FORCE_RESPLIT = True  # Set True to delete existing bboxes and re-split (e.g. after schema change)
bbox_dir = Path(BBOX_DIR)
existing = list(bbox_dir.glob("bbox_*.osm.pbf"))
if existing and not FORCE_RESPLIT:
    log.info("Skipping split: %d bbox files already in %s", len(existing), bbox_dir)
else:
    if existing and FORCE_RESPLIT:
        for f in existing:
            f.unlink()
        log.info("Removed %d existing bbox files (FORCE_RESPLIT=True)", len(existing))
    tiles = split_pbf_into_bboxes(PBF_PATH, SPAIN_BBOX, N_BBOX_COLS, N_BBOX_ROWS, out_dir=bbox_dir)
    log.info("Split into %d tiles in %s", len(tiles), bbox_dir.resolve())

22:06:02 [INFO] Removed 11 existing bbox files (FORCE_RESPLIT=True)
22:06:02 [INFO] Extracting bbox 1/20: -9.5,36.0,-6.0,37.5
22:06:10 [INFO] Extracting bbox 2/20: -6.0,36.0,-2.5,37.5
22:06:18 [INFO] Extracting bbox 3/20: -2.5,36.0,1.0,37.5
22:06:25 [INFO] Extracting bbox 4/20: 1.0,36.0,4.5,37.5
22:06:29 [INFO] Extracting bbox 5/20: -9.5,37.5,-6.0,39.0
22:06:35 [INFO] Extracting bbox 6/20: -6.0,37.5,-2.5,39.0
22:06:41 [INFO] Extracting bbox 7/20: -2.5,37.5,1.0,39.0
22:06:49 [INFO] Extracting bbox 8/20: 1.0,37.5,4.5,39.0
22:06:54 [INFO] Extracting bbox 9/20: -9.5,39.0,-6.0,40.5
22:06:59 [INFO] Extracting bbox 10/20: -6.0,39.0,-2.5,40.5
22:07:06 [INFO] Extracting bbox 11/20: -2.5,39.0,1.0,40.5
22:07:13 [INFO] Extracting bbox 12/20: 1.0,39.0,4.5,40.5
22:07:19 [INFO] Extracting bbox 13/20: -9.5,40.5,-6.0,42.0
22:07:25 [INFO] Extracting bbox 14/20: -6.0,40.5,-2.5,42.0
22:07:32 [INFO] Extracting bbox 15/20: -2.5,40.5,1.0,42.0
22:07:40 [INFO] Extracting bbox 16/20: 1.0,40.5,4.5,42.0
22:07:48 

## Step 2: Process bboxes → write to S3 (resumable)

Reads from `BBOX_DIR`. On resume: loads part_counter from S3, processes only remaining bbox files, deletes each after success.

**Why multiple part files per feature_type?** Each batch (100k rows) is grouped by feature_type; each group gets one file. So `part-00001`, `part-00002`, … = one file per batch that had that feature type.

In [11]:
MAX_BBOX_PROCESSING = 3  # None = no limit; set to 1 for dry run

fs = s3fs.S3FileSystem(profile=AWS_PROFILE)
bbox_dir = Path(BBOX_DIR)

# List bbox files (sorted). Empty = all done or split not run yet.
bbox_files = sorted(bbox_dir.glob("bbox_*.osm.pbf"))
if not bbox_files:
    log.info("No bbox files in %s.

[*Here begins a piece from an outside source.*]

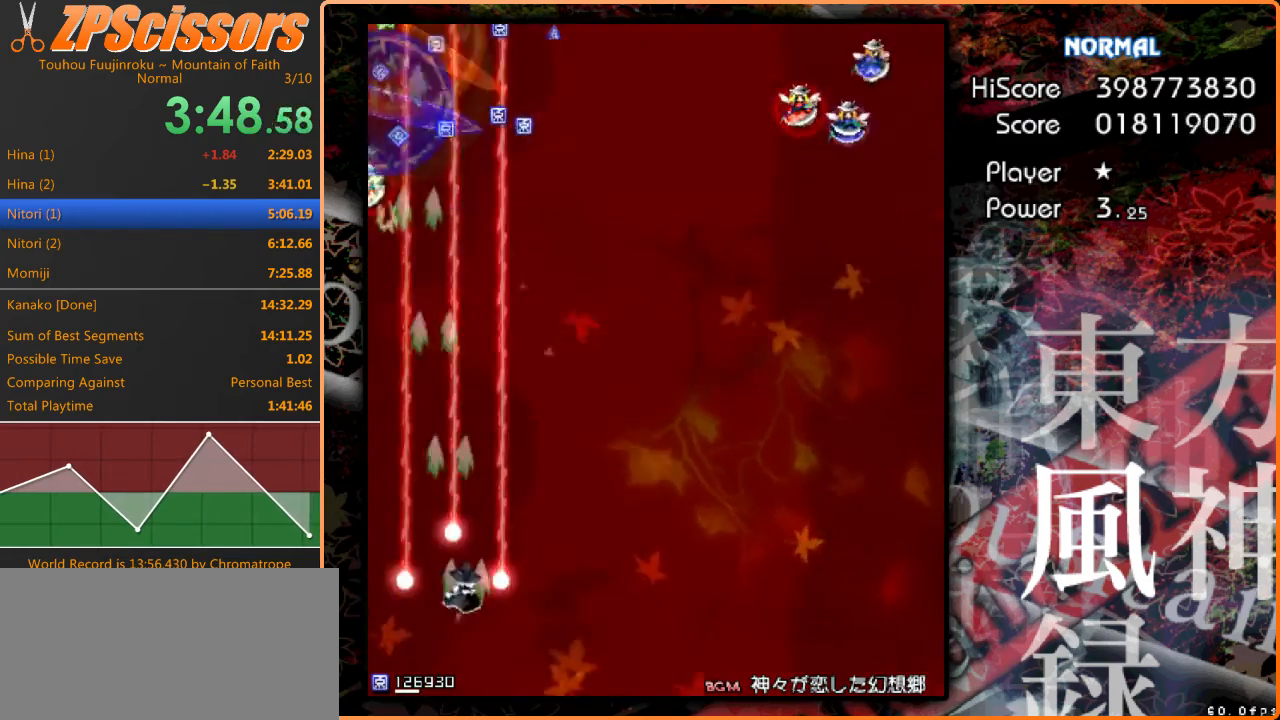
{"keys": ["right"], "events": [[167, "down", "up"]]}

Run Step 1 (split) first, or all done.", bbox_dir)
else:
    # Load part_counter from S3 (for resume – continue numbering from existing parts)
    part_counter = get_part_counter_from_s3(fs, COUNTRY, SNAPSHOT_DATE)
    total_counts: dict[str, int] = {ft: 0 for ft in FEATURE_TYPES}
    to_process = bbox_files[:MAX_BBOX_PROCESSING] if MAX_BBOX_PROCESSING is not None else bbox_files
    if len(to_process) < len(bbox_files):
        log.info("Limiting to %d bbox(es) (MAX_BBOX_PROCESSING=%s)", len(to_process), MAX_BBOX_PROCESSING)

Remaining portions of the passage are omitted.